I rappresentanti sindacali di Cgil, Slc e Spi Cgil scenderanno in piazza Garibaldi giovedì 3 aprile, a partire dalle 11, in un presidio di protesta di fronte all’ufficio postale del centro storico, con l’intendo di informare i cittadini sulla difficile situazione in Poste Italiane e sui referendum dei prossimi 8 e 9 giugno.
«L’iniziativa avviene in un momento e in un luogo significativi – commentano Manuela Trancossi, Maura Masotti e Saverio Monno, segretari generali territoriali di Cgil, Spi e Slc –. Gli uffici postali, come i centri di distribuzione e recapito, sono nel mezzo di una brutale riorganizzazione che sta portando alla chiusura di centinaia di strutture fondamentali sul territorio». Secondo i sindacalisti, i servizi di prossimità diventano ancora più importanti quando si parla di pensionati e utenti fragili. In provincia di Ravenna, tra il 2012 e l’inizio del 2025, il personale si è stato dimezzato e sono aumentati gli straordinari. Con l’ultima riorganizzazione, dall’inizio dell’anno, è stato chiuso l’ufficio postale di via Meucci e ridotti gli orari di apertura degli uffici di Coccolia, Fognano, Granarolo, San Zaccaria e Santerno: «Saremo in piazza per spiegare che la precarietà del lavoro cancella il futuro di tutte e di tutti e impoverisce il Paese, ma anche per proseguire una mobilitazione contro le politiche industriali di Poste Italiane che si dimostra più sensibile alla remunerazione dei suoi azionisti, che al rispetto dei suoi dipendenti e dei suoi utenti. Il voto è davvero la nostra rivolta. Andare a votare, e votare cinque Si, può davvero restituirci un Paese più giusto, dare dignità al lavoro e alle persone» concludono i sindacati.
Poste Italiane ha recentemente ampliato la sua partecipazione in Tim, diventando il principale azionista. Solo poche settimane fa, l’azienda di Tesoro e Cassa Depositi e Prestiti ha dato notizia degli utili da record (ben 2,1 miliardi di euro) conseguiti dall’ente nel corso del 2024. Ancora però non ci sono sviluppi riguardo al piano di ulteriore privatizzazione annunciato dal Governo.

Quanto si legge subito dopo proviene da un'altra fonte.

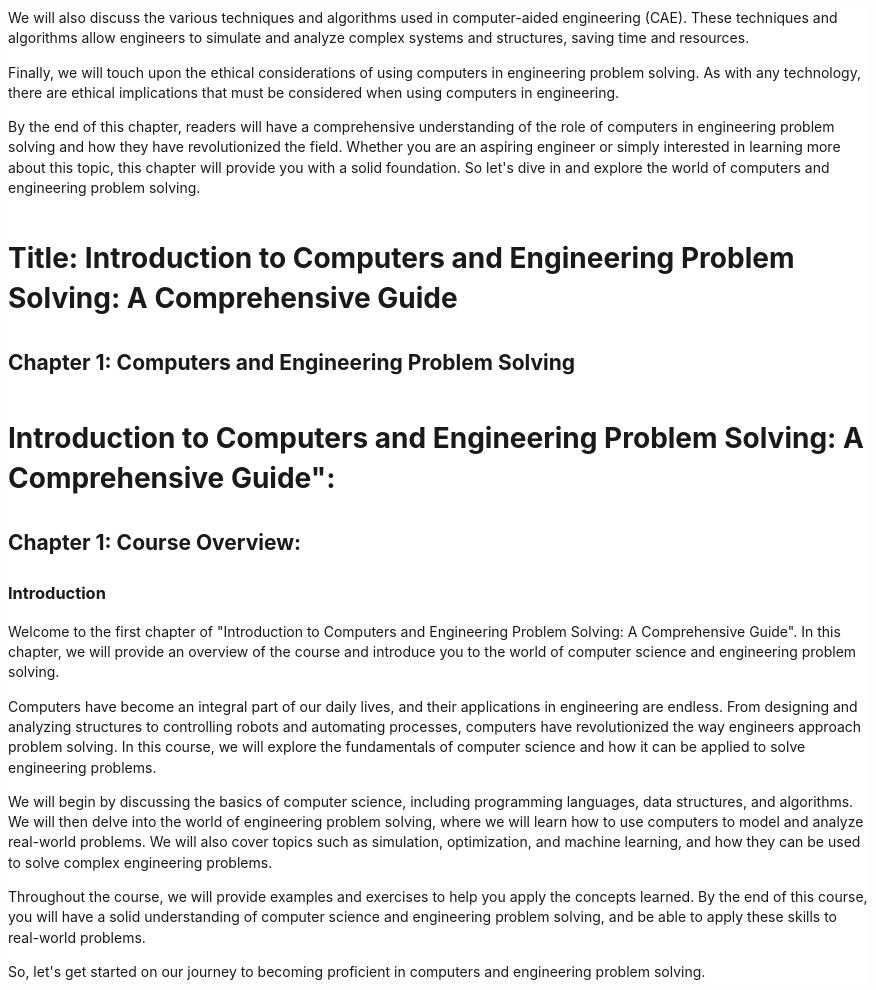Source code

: We will also discuss the various techniques and algorithms used in computer-aided engineering (CAE). These techniques and algorithms allow engineers to simulate and analyze complex systems and structures, saving time and resources.

Finally, we will touch upon the ethical considerations of using computers in engineering problem solving. As with any technology, there are ethical implications that must be considered when using computers in engineering.

By the end of this chapter, readers will have a comprehensive understanding of the role of computers in engineering problem solving and how they have revolutionized the field. Whether you are an aspiring engineer or simply interested in learning more about this topic, this chapter will provide you with a solid foundation. So let's dive in and explore the world of computers and engineering problem solving.


# Title: Introduction to Computers and Engineering Problem Solving: A Comprehensive Guide

## Chapter 1: Computers and Engineering Problem Solving




# Introduction to Computers and Engineering Problem Solving: A Comprehensive Guide":

## Chapter 1: Course Overview:

### Introduction

Welcome to the first chapter of "Introduction to Computers and Engineering Problem Solving: A Comprehensive Guide". In this chapter, we will provide an overview of the course and introduce you to the world of computer science and engineering problem solving.

Computers have become an integral part of our daily lives, and their applications in engineering are endless. From designing and analyzing structures to controlling robots and automating processes, computers have revolutionized the way engineers approach problem solving. In this course, we will explore the fundamentals of computer science and how it can be applied to solve engineering problems.

We will begin by discussing the basics of computer science, including programming languages, data structures, and algorithms. We will then delve into the world of engineering problem solving, where we will learn how to use computers to model and analyze real-world problems. We will also cover topics such as simulation, optimization, and machine learning, and how they can be used to solve complex engineering problems.

Throughout the course, we will provide examples and exercises to help you apply the concepts learned. By the end of this course, you will have a solid understanding of computer science and engineering problem solving, and be able to apply these skills to real-world problems.

So, let's get started on our journey to becoming proficient in computers and engineering problem solving.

«L’euforia di azionisti e investitori appare del tutto immotivata vista dalla provincia – commentano i sindacati -. Siamo passati da un monopolio pubblico a uno privato. A farne le spese sono stati cittadini, utenti e lavoratori. Il lavoro in Poste è diventato sempre più frenetico, stressante, povero, precario, ricattabile. In dieci anni sono andati persi circa 20mila posti di lavoro, sono proliferati contratti a tempo determinato e part-time involontari. Tutto questo mentre si faceva sensibile, e generalizzato, il peggioramento dei servizi alla cittadinanza».